Solving the Mysteries of Quantum Mechanics: Why Nature Abhors a Continuum

TL;DR

RaQM replaces the continuum complex Hilbert space with a gravity-induced, discretised Riemann Sphere, defining i constructively as a permutation/negation operator on L-bit strings. By enforcing rationality constraints via Niven’s theorem and the Impossible Triangle Corollary, RaQM attributes quantum mysteries to the limitations of exact rational bases, producing a holistic, nonlocal-free account of interference, complementarity, uncertainty, and non-commutativity. The framework reproduces QM correlations in many regimes while offering testable differences at extreme scales, and it provides a natural justification for using complex-like structure without committing to the full continuum of $\\mathbb{C}$. This approach ties the foundations of quantum theory to gravity and p-adic geometry, suggesting that holism, rather than nonlocality, underpins the quantum world and that complex numbers reflect the indivisibility of quantum states.
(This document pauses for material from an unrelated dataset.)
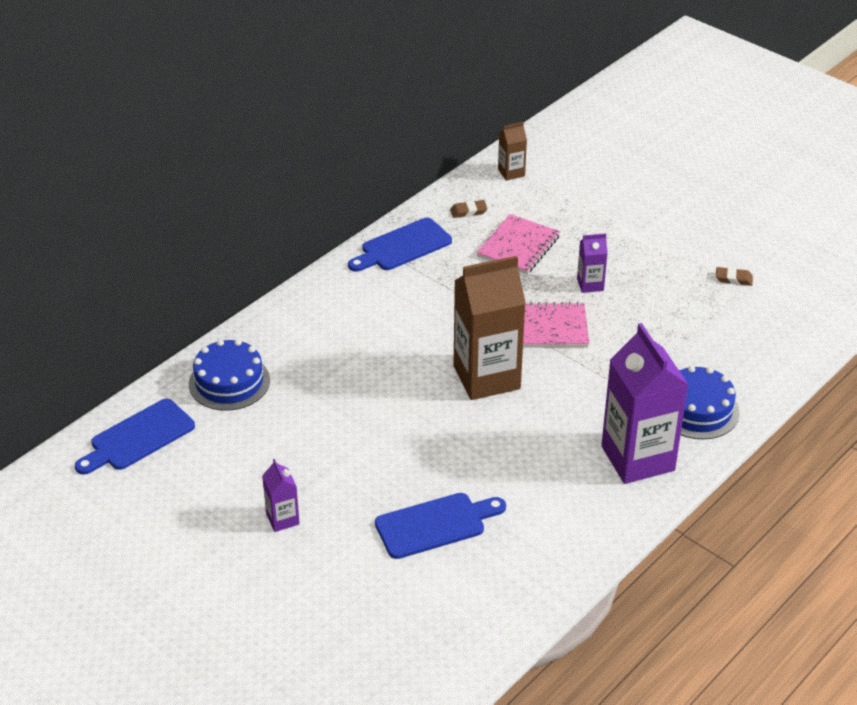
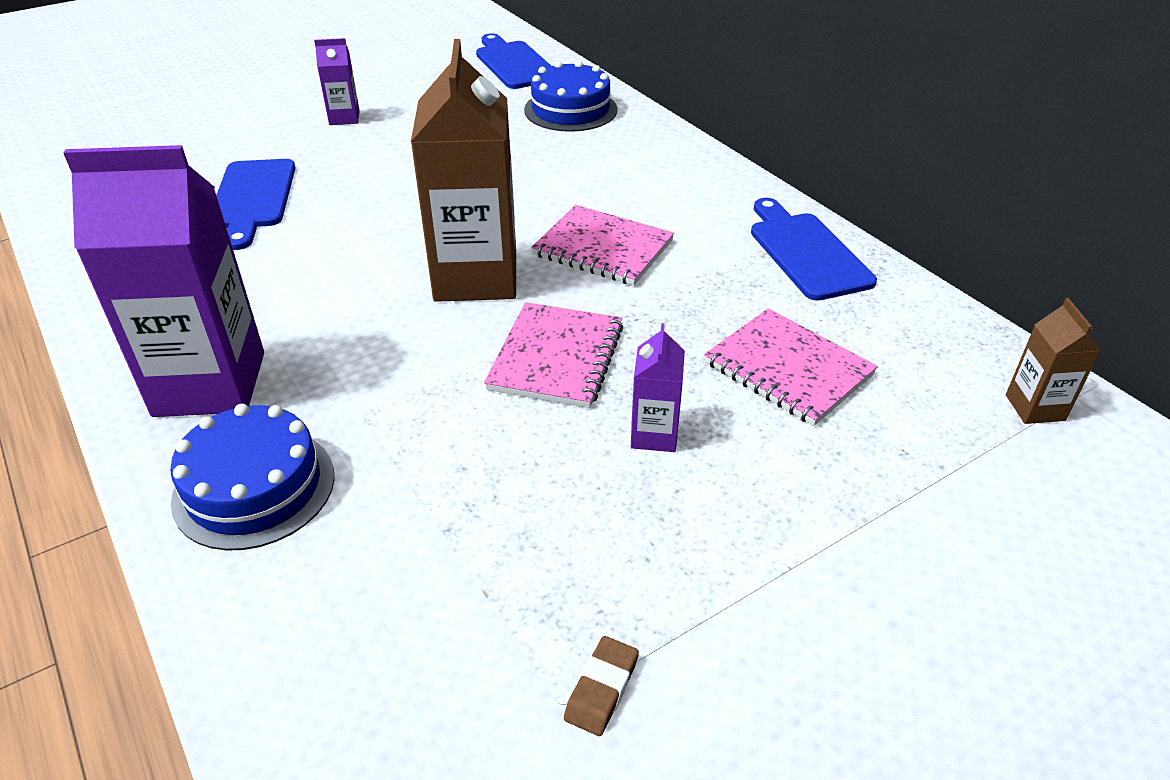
camera: 105 degrees right, 0 degrees up
(431, 329) = (603, 248): none -> pink notebook
(468, 211) = (900, 331): brown eraser -> none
The discretised, gappy Hilbert space thus offers a route to unifying quantum and gravitational physics, with tangible implications for future experiments on large-scale quantum devices.

Abstract

Feynman famously asserted that interference is the only real mystery in quantum mechanics (QM). It is concluded that the reason for this mystery, and thereby the related mysteries of complementarity, non-commutativity of observables, the uncertainty principle and violation of Bell's equality, is that the axioms of QM depend vitally on the continuum nature of Hilbert Space, deemed unphysical. We develop a theory of quantum physics - Rational Quantum Mechanics (RaQM) - in which Hilbert Space is gravitationally discretised. The key to solving the mysteries of QM in RaQM is a number-theoretic property of the cosine function, concealed in QM when angles range over the continuum. This number-theoretic property describes mathematically the utter indivisibility of the quantum world and implies that the laws of physics are profoundly holistic. We contrast holism with nonlocality. In theories which embrace the continuum, the violation of Bell's inequality requires the laws of physics to be either nonlocal or not realistic; both incomprehensible concepts. By contrast, holism, as embodied in Mach's Principle or in the fractal geometry of a chaotic attractor, is neither incomprehensible nor unphysical. As part of this, we solve the deepest mystery of all; why nature makes use of complex numbers.

Figures (5)

• Figure 1: An impossible spherical triangle, where the cosine of the angular length of each side of the triangle on the unit sphere is rational, and the internal angles are rational in degrees. The Impossible Triangle Corollary (to Niven's Theorem) provides the basis for understanding the mysteries of QM.
• Figure 2: In RaQM, the Uncertainty Principle $\Delta S_x \Delta S_y \ge \frac{\hbar}{2} \overline S_z$ for a single qubit arises from the trigonometry of spherical triangles and the correspondence between points on the discretised Riemann sphere with coordinates satisfying the rationality conditions and corresponding bit strings.
• Figure 3: A spin-$1/2$ quantum system is prepared 'up' by Stern-Gerlach device $SG_A$. The spin-up output of $SG_A$ is fed into device $SG_B$ and the spin-up output of $SG_B$ is fed into $SG_C$. The experimenter is free to choose the nominal orientations of these apparatuses as they like. However, according to the rationality constraints (\ref{['ratSG2']}), Niven's Theorem prevents the simultaneous counterfactual world where $SG_B$ and $SG_C$ are swapped from having a well-defined measurement outcome.
• Figure 4: a) The discretised Riemann Sphere at $L=2$, represented as four 2-bit strings on a complete great circle at $\phi=0,\pi$ through the poles. b) A schematic illustration of how to construct the discretised Riemann Sphere for $L=4$, again on the great circle through $\phi=0,\pi$, from two $L=2$ great circles as in a). See the text for details. This also illustrates the construction of an $L=2^M$ discretised Riemann Sphere on the great circle at $\phi=0, \pi$, from two $L/2$-bit discretised great circles.
• Figure 5: The full 3D discretised Riemann Sphere for $L=4$ - where, consistent with quaternionic structure (see text), rotation about the polar axes corresponding to a cyclic permutation of the 4-bit strings.